C’était une première le samedi, d’entendre ces cas de femmes, femmes lues et entendues depuis leur être mère, sans qu’il soit question à aucun moment de faire consister la mère-une, mère-crocodile, que nous avons d’ailleurs symboliquement grignotée dès notre arrivée !
Nul doute que certaines, parmi celles que nous avons rencontrées par la bouche de leur analyste, aient pu être pour leur enfant des mères-ravages, des mères-sauvages… Mais ce qui m’a frappée fut la rigueur extrême observée, il ne fut jamais cédé à l’imaginaire d’un rapport mère enfant qu’il y aurait, sous le nom d’apparence inoffensif de « relation » mère-enfant. Il n’était pas question là de la clinique de l’enfant, ni même à aucun moment de mettre en lien la clinique de l’enfant et celle de la mère : une ligne de séparation a été scientifiquement donnée dès le début dans l’argument établi par Christiane Alberti. Il ne s’agissait pas d’examiner la zone de choc, ni même la zone emboceptrice où le lien mère/enfant trouve à se constituer « entre eux ». Il s’agissait plutôt d’explorer pour chacune l’articulation, ou l’impossible articulation, de la mère et de la femme, plutôt l’examen de cette ligne de partage et de ses conditions d’émergences pour chacune d’elles.
En écoutant les cas samedi, il me sembla donc qu’une ligne avait bougé qui n’écrivait plus la même histoire, voire, qui décompléta radicalement toute possible histoire des mères ; comme si les cas exposés avait été traversés de cette distinction que Lacan établit quand il fait passer la ligne de séparation non plus entre la mère et l’enfant mais entre la mère et le sein : une séparation entre elle-même, entre la mère et la femme, entre la femme et ses objets… Ce n’est pas du tout la même chose que d’examiner la mère depuis les symptômes ou les dires de son enfant.

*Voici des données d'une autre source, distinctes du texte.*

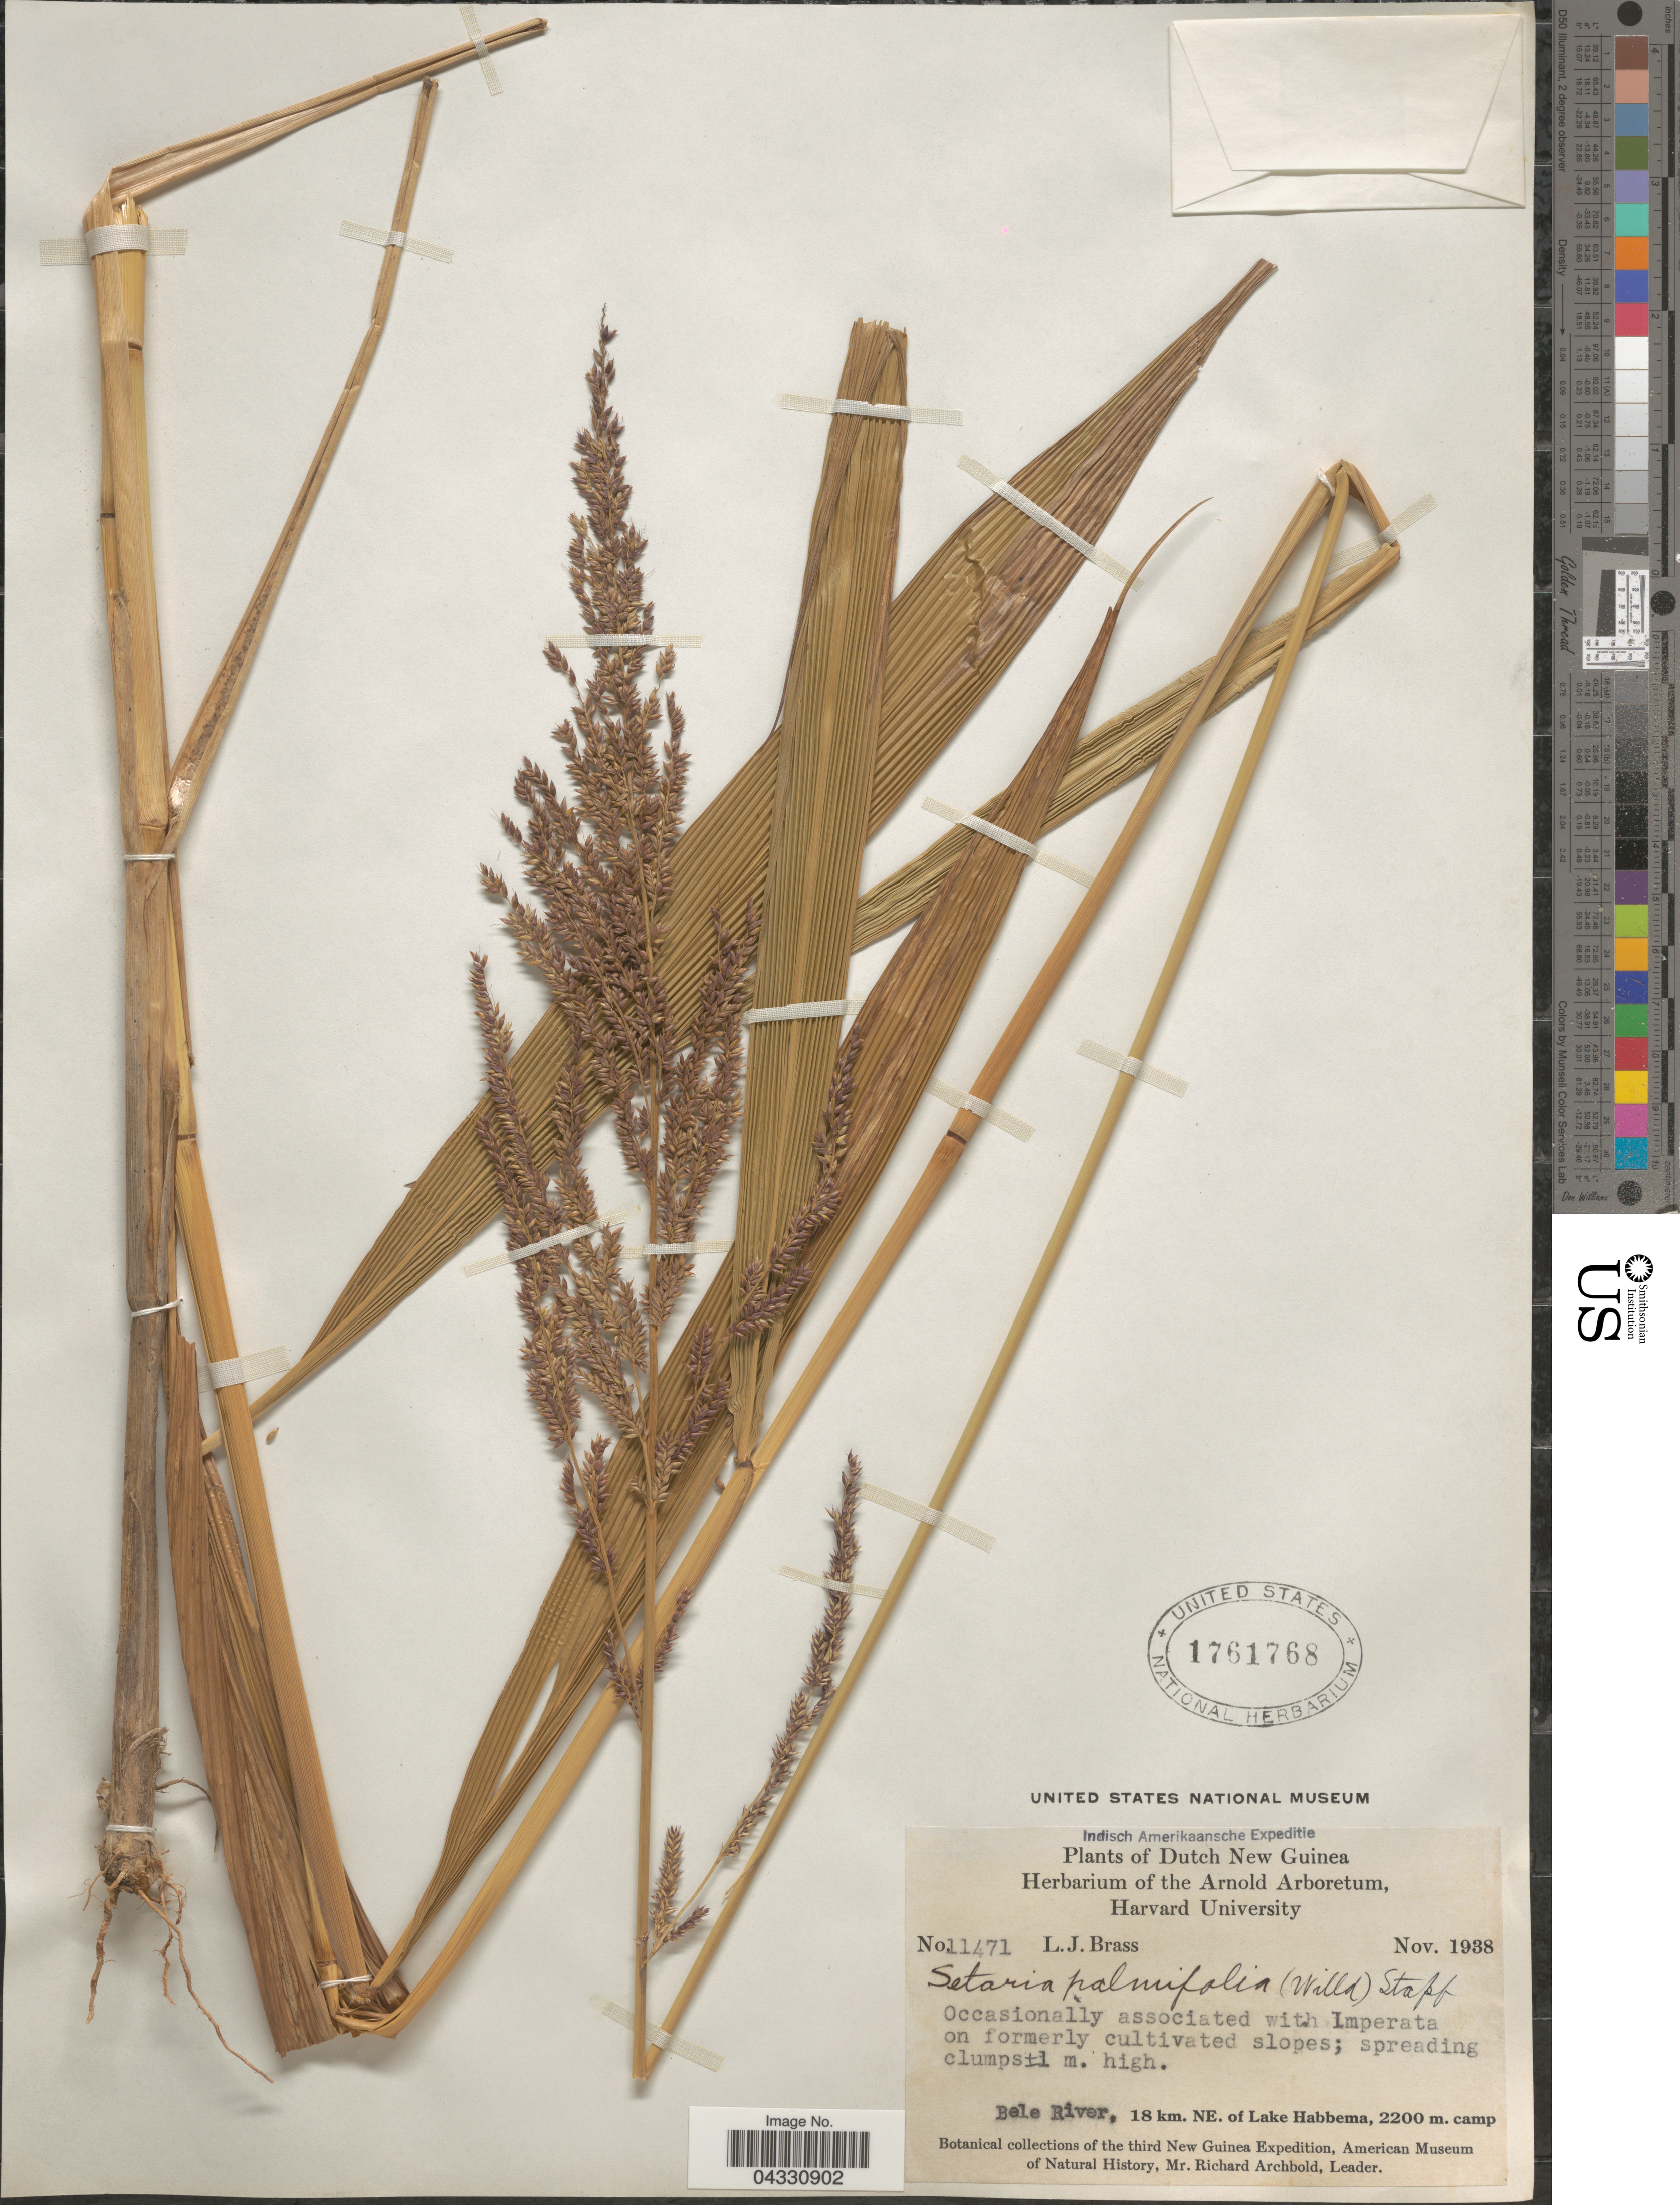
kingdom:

Enfin, il me semble qu’une place attentive a été calculée au plus juste pour situer au cœur des Journées sans l’évacuer, l’inhumanité qui loge au creux de l’être mère. Le frémissement qui a parcouru vos corps aussi bien que le mien sans doute, avec cette scène où une femme s’apprêtait à noyer son bébé, mais aussi le comique désespéré épinglé dans les saynètes théâtrales du dimanche, ont ménagé une place à cette mère-là, mythique et réelle, comme pour mieux permettre d’axer le projecteur sur les voiles et les montages que chacune trouve pour surmonter ce point d’inhumanité. Ce point, mythique et réel, fondamental, ne dit pas le dernier mot sur les mères. Les 44es Journées en ont apporté la preuve.